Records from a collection
● ● ● ● ● ● ●

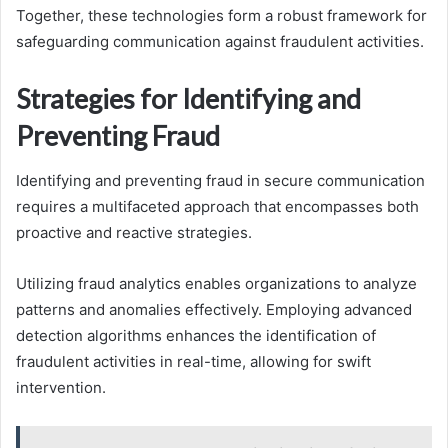
Together, these technologies form a robust framework for
safeguarding communication against fraudulent activities.
Strategies for Identifying and
Preventing Fraud
Identifying and preventing fraud in secure communication
requires a multifaceted approach that encompasses both
proactive and reactive strategies.
Utilizing fraud analytics enables organizations to analyze
patterns and anomalies effectively. Employing advanced
detection algorithms enhances the identification of
fraudulent activities in real-time, allowing for swift
intervention.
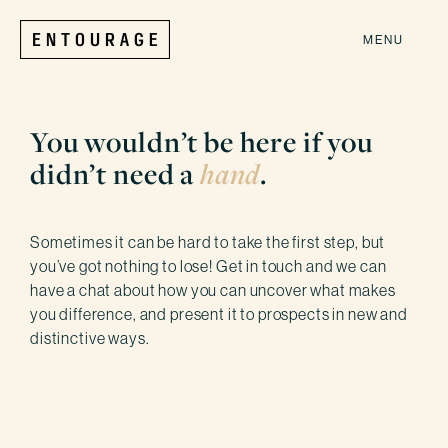
MENU
You wouldn’t be here if you
didn’t need a
hand
.
Sometimes it can be hard to take the first step, but
you’ve got nothing to lose! Get in touch and we can
have a chat about how you can uncover what makes
you difference, and present it to prospects in new and
distinctive ways.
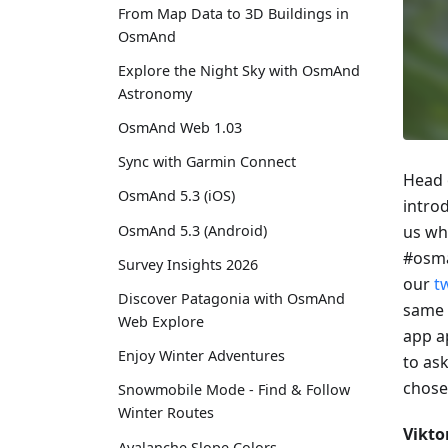
From Map Data to 3D Buildings in
OsmAnd
Explore the Night Sky with OsmAnd
Astronomy
OsmAnd Web 1.03
Sync with Garmin Connect
Head 
OsmAnd 5.3 (iOS)
introd
OsmAnd 5.3 (Android)
us wh
#osma
Survey Insights 2026
our
t
Discover Patagonia with OsmAnd
same 
Web Explore
app a
Enjoy Winter Adventures
to as
chose
Snowmobile Mode - Find & Follow
Winter Routes
Vikto
Avalanche Slope Colors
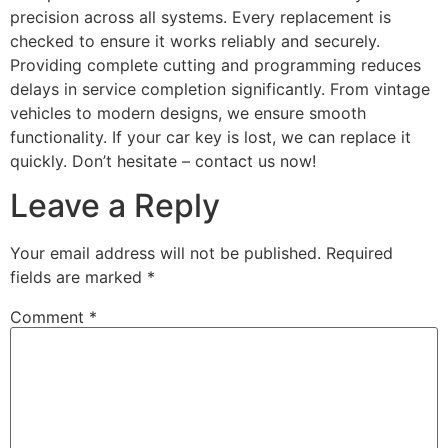
precision across all systems. Every replacement is
checked to ensure it works reliably and securely.
Providing complete cutting and programming reduces
delays in service completion significantly. From vintage
vehicles to modern designs, we ensure smooth
functionality. If your car key is lost, we can replace it
quickly. Don’t hesitate – contact us now!
Leave a Reply
Your email address will not be published.
Required
fields are marked
*
Comment
*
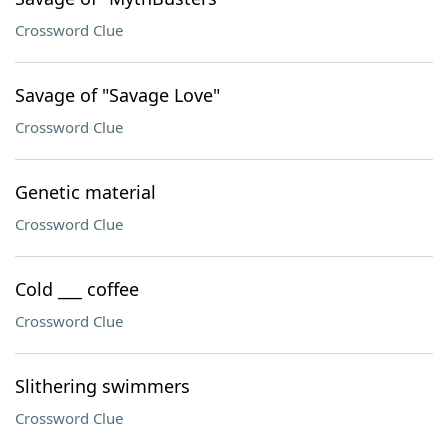
Crossword Clue
Savage of "Savage Love"
Crossword Clue
Genetic material
Crossword Clue
Cold ___ coffee
Crossword Clue
Slithering swimmers
Crossword Clue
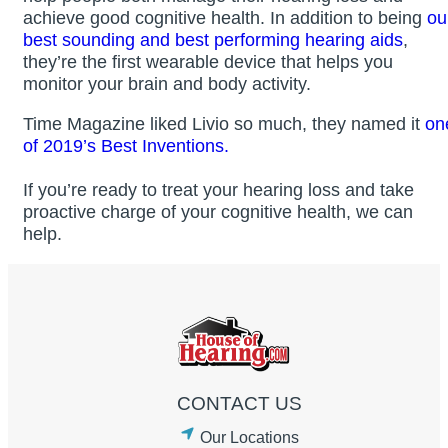
achieve good cognitive health. In addition to being
ou
best sounding and best performing hearing aids
,
they’re the first wearable device that helps you
monitor your brain and body activity.
Time Magazine liked Livio so much, they named it
on
of 2019’s Best Inventions.
If you’re ready to treat your hearing loss and take
proactive charge of your cognitive health, we can
help.
CONTACT US
Our Locations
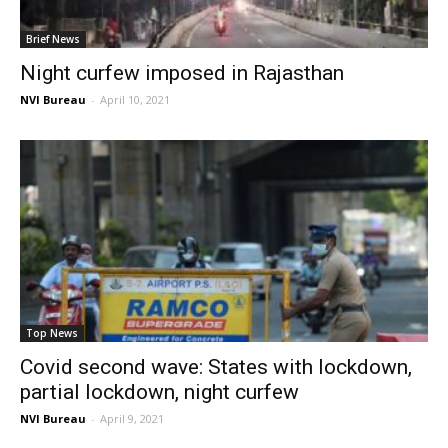
Brief News
Night curfew imposed in Rajasthan
NVI Bureau
-
April 10, 2021
Top News
Covid second wave: States with lockdown,
partial lockdown, night curfew
NVI Bureau
-
April 9, 2021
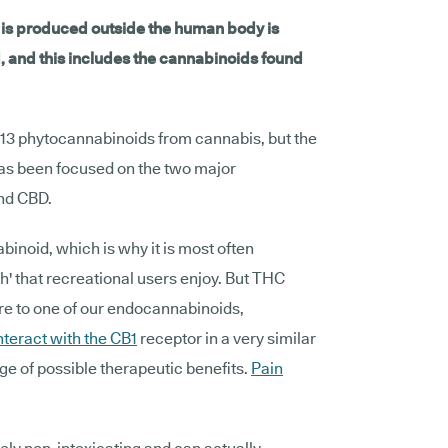
t is produced outside the human body is
, and this includes the cannabinoids found
 113 phytocannabinoids from cannabis, but the
 has been focused on the two major
nd CBD.
binoid, which is why it is most often
h' that recreational users enjoy. But THC
ure to one of our endocannabinoids,
nteract with the CB1
receptor in a very similar
ge of possible therapeutic benefits.
Pain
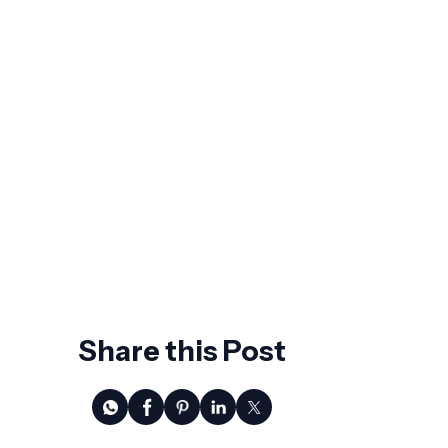
Worth Asking Before You Sign
The Future of Business Spend
Management: What Agentic AI Actually
Changes
7 Signs Your ERP Is Holding Back
Growth
AI Won't Replace CFOs. It Will Replace
the Ones Who Wait.
Share this Post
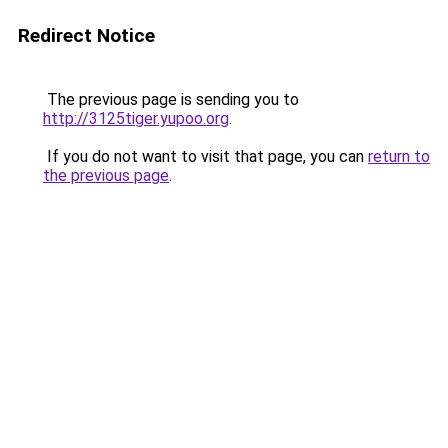
Redirect Notice
The previous page is sending you to
http://3125tiger.yupoo.org
.
If you do not want to visit that page, you can
return to
the previous page
.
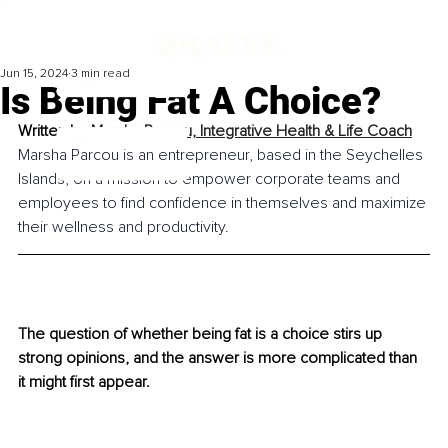
Jun 15, 2024
3 min read
Is Being Fat A Choice?
Written by 
Marsha Parcou, Integrative Health & Life Coach
Marsha Parcou is an entrepreneur, based in the Seychelles 
Islands, on a mission to empower corporate teams and 
employees to find confidence in themselves and maximize 
their wellness and productivity.
The question of whether being fat is a choice stirs up 
strong opinions, and the answer is more complicated than 
it might first appear.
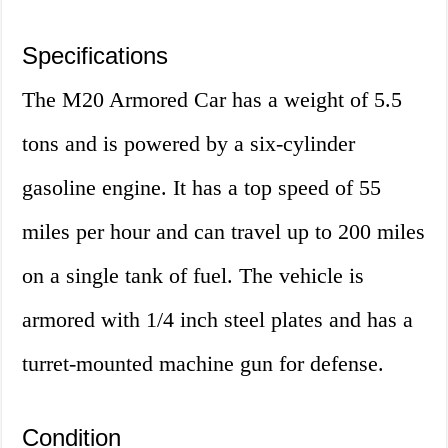
Specifications
The M20 Armored Car has a weight of 5.5
tons and is powered by a six-cylinder
gasoline engine. It has a top speed of 55
miles per hour and can travel up to 200 miles
on a single tank of fuel. The vehicle is
armored with 1/4 inch steel plates and has a
turret-mounted machine gun for defense.
Condition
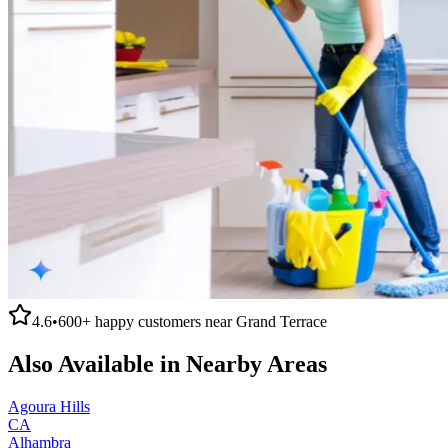
4.6
•
600+
happy customers near
Grand Terrace
Also Available in Nearby Areas
Agoura Hills
CA
Alhambra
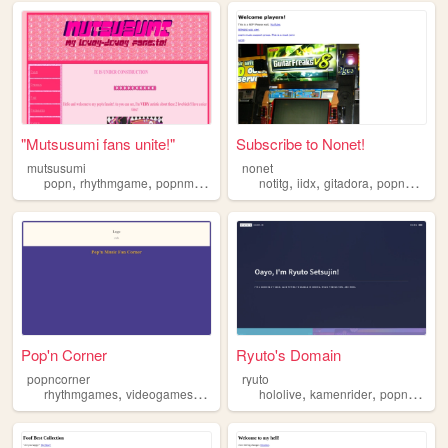
"Mutsusumi fans unite!"
Subscribe to Nonet!
mutsusumi
nonet
,
,
,
,
,
,
,
,
popn
rhythmgame
popnmusic
mutsusumi
notitg
shipping
iidx
gitadora
popnmusic
Pop'n Corner
Ryuto's Domain
popncorner
ryuto
,
,
,
,
,
rhythmgames
videogames
popn
popnmusic
hololive
kamenrider
popnmusic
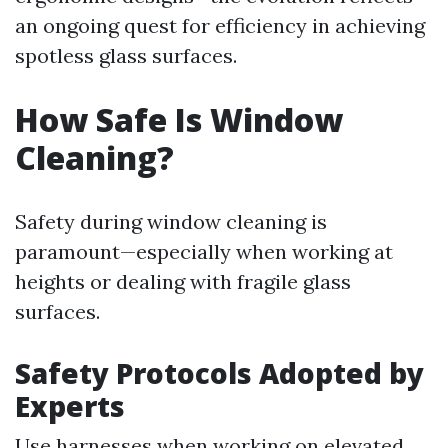
an ongoing quest for efficiency in achieving
spotless glass surfaces.
How Safe Is Window
Cleaning?
Safety during window cleaning is
paramount—especially when working at
heights or dealing with fragile glass
surfaces.
Safety Protocols Adopted by
Experts
Use harnesses when working on elevated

● ● ● ● ● ● ●

Exercise details => Copy the text of every record above line for line, keeping each word and mark unchanged, and leave the pictures out of your answer.

Exercise response =>
Together, these technologies form a robust framework for
safeguarding communication against fraudulent activities.
Strategies for Identifying and
Preventing Fraud
Identifying and preventing fraud in secure communication
requires a multifaceted approach that encompasses both
proactive and reactive strategies.
Utilizing fraud analytics enables organizations to analyze
patterns and anomalies effectively. Employing advanced
detection algorithms enhances the identification of
fraudulent activities in real-time, allowing for swift
intervention.
MENU
You wouldn’t be here if you
didn’t need a
hand
.
Sometimes it can be hard to take the first step, but
you’ve got nothing to lose! Get in touch and we can
have a chat about how you can uncover what makes
you difference, and present it to prospects in new and
distinctive ways.
From Map Data to 3D Buildings in
OsmAnd
Explore the Night Sky with OsmAnd
Astronomy
OsmAnd Web 1.03
Sync with Garmin Connect
Head 
OsmAnd 5.3 (iOS)
introd
OsmAnd 5.3 (Android)
us wh
#osma
Survey Insights 2026
our
t
Discover Patagonia with OsmAnd
same 
Web Explore
app a
Enjoy Winter Adventures
to as
chose
Snowmobile Mode - Find & Follow
Winter Routes
Vikto
Avalanche Slope Colors
precision across all systems. Every replacement is
checked to ensure it works reliably and securely.
Providing complete cutting and programming reduces
delays in service completion significantly. From vintage
vehicles to modern designs, we ensure smooth
functionality. If your car key is lost, we can replace it
quickly. Don’t hesitate – contact us now!
Leave a Reply
Your email address will not be published.
Required
fields are marked
*
Comment
*
Crossword Clue
Savage of "Savage Love"
Crossword Clue
Genetic material
Crossword Clue
Cold ___ coffee
Crossword Clue
Slithering swimmers
Crossword Clue
achieve good cognitive health. In addition to being
ou
best sounding and best performing hearing aids
,
they’re the first wearable device that helps you
monitor your brain and body activity.
Time Magazine liked Livio so much, they named it
on
of 2019’s Best Inventions.
If you’re ready to treat your hearing loss and take
proactive charge of your cognitive health, we can
help.
CONTACT US
Our Locations
Brief News
Night curfew imposed in Rajasthan
NVI Bureau
-
April 10, 2021
Top News
Covid second wave: States with lockdown,
partial lockdown, night curfew
NVI Bureau
-
April 9, 2021
t is produced outside the human body is
, and this includes the cannabinoids found
 113 phytocannabinoids from cannabis, but the
 has been focused on the two major
nd CBD.
binoid, which is why it is most often
h' that recreational users enjoy. But THC
ure to one of our endocannabinoids,
nteract with the CB1
receptor in a very similar
ge of possible therapeutic benefits.
Pain
Worth Asking Before You Sign
The Future of Business Spend
Management: What Agentic AI Actually
Changes
7 Signs Your ERP Is Holding Back
Growth
AI Won't Replace CFOs. It Will Replace
the Ones Who Wait.
Share this Post
Redirect Notice
The previous page is sending you to
http://3125tiger.yupoo.org
.
If you do not want to visit that page, you can
return to
the previous page
.
Jun 15, 2024
3 min read
Is Being Fat A Choice?
Written by 
Marsha Parcou, Integrative Health & Life Coach
Marsha Parcou is an entrepreneur, based in the Seychelles 
Islands, on a mission to empower corporate teams and 
employees to find confidence in themselves and maximize 
their wellness and productivity.
The question of whether being fat is a choice stirs up 
strong opinions, and the answer is more complicated than 
it might first appear.
Specifications
The M20 Armored Car has a weight of 5.5
tons and is powered by a six-cylinder
gasoline engine. It has a top speed of 55
miles per hour and can travel up to 200 miles
on a single tank of fuel. The vehicle is
armored with 1/4 inch steel plates and has a
turret-mounted machine gun for defense.
Condition
4.6
•
600+
happy customers near
Grand Terrace
Also Available in Nearby Areas
Agoura Hills
CA
Alhambra
"Mutsusumi fans unite!"
Subscribe to Nonet!
mutsusumi
nonet
,
,
,
,
,
,
,
,
popn
rhythmgame
popnmusic
mutsusumi
notitg
shipping
iidx
gitadora
popnmusic
Pop'n Corner
Ryuto's Domain
popncorner
ryuto
,
,
,
,
,
rhythmgames
videogames
popn
popnmusic
hololive
kamenrider
popnmusic
an ongoing quest for efficiency in achieving
spotless glass surfaces.
How Safe Is Window
Cleaning?
Safety during window cleaning is
paramount—especially when working at
heights or dealing with fragile glass
surfaces.
Safety Protocols Adopted by
Experts
Use harnesses when working on elevated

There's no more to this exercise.